======== Excerpt ========
Step 5 — Export to your framework
Now you have a palette with five harmonious colors, each with a full 50-to-950 ramp, with verified contrast across every pair. The last step is getting it into your codebase, and this is where free generators have historically forced you to do tedious copy-paste work — copy each hex, paste it into your config, name it manually, repeat 55 times for a five-color palette with 11 shades each. The LazyTools generator instead exports five formats with a single click.
The most useful for modern web work is the tailwind.config.js snippet, which produces a ready-to-paste theme.extend.colors block with each palette color automatically named (brand, accent-1, accent-2 by default — you can rename them) and its full ramp expanded. Drop the snippet into your Tailwind config and you can immediately use classes like bg-brand-500, text-accent-1-700, ring-accent-2-300 throughout your project. For non-Tailwind projects, the CSS variables export gives you a :root block with every shade as a custom property (--brand-50 through --brand-950 for each color), the SCSS export gives you the same thing as Sass variables, the JSON tokens export follows the W3C Design Tokens Community Group spec for use with style dictionary and design system tooling, and the Figma list gives you a flat list of named colors ready to paste into Figma's color styles panel.
======== Extracted data ========
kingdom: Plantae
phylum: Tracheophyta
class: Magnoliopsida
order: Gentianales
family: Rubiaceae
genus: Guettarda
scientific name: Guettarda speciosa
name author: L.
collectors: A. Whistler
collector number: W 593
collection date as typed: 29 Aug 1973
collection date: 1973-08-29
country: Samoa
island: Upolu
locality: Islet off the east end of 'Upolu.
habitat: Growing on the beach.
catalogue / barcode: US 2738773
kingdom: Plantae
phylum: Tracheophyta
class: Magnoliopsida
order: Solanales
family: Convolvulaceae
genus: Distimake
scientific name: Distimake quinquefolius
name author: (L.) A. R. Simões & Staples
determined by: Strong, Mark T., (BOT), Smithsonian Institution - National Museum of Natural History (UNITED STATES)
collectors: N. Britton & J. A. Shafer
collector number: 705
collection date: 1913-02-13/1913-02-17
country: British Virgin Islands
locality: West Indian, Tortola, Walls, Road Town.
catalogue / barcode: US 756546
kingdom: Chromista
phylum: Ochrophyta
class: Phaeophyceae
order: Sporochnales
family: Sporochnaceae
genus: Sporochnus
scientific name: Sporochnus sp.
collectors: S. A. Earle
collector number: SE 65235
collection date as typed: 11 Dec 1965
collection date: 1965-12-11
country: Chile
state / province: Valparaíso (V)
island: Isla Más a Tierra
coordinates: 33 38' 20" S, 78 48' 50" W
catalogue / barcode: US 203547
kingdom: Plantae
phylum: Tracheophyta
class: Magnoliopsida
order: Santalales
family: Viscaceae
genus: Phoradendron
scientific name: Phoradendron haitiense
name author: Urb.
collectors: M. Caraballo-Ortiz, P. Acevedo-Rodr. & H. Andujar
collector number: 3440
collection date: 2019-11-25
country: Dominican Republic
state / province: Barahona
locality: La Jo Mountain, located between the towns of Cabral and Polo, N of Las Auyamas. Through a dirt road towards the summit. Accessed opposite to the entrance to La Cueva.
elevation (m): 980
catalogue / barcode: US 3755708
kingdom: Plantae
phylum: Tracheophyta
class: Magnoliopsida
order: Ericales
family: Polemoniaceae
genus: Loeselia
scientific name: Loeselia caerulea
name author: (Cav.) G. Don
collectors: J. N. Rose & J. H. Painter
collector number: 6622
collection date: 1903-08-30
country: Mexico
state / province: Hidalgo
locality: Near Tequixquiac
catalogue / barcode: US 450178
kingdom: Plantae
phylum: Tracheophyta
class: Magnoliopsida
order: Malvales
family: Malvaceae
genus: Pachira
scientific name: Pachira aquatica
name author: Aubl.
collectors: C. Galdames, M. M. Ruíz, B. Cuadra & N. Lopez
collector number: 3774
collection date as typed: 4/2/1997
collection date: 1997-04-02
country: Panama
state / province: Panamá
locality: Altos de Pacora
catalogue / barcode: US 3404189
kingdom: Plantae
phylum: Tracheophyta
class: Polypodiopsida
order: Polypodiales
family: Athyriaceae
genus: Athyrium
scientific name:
========
* Exercise
Answer these from the excerpt on exporting a palette to a framework:
(a) How many formats does the LazyTools generator export with a single click?
(b) What default names does the tailwind.config.js snippet give the palette colors?
(c) Which spec does the JSON tokens export follow?

* Reply to the task
(a) Five formats.
(b) brand, accent-1, and accent-2.
(c) The W3C Design Tokens Community Group spec.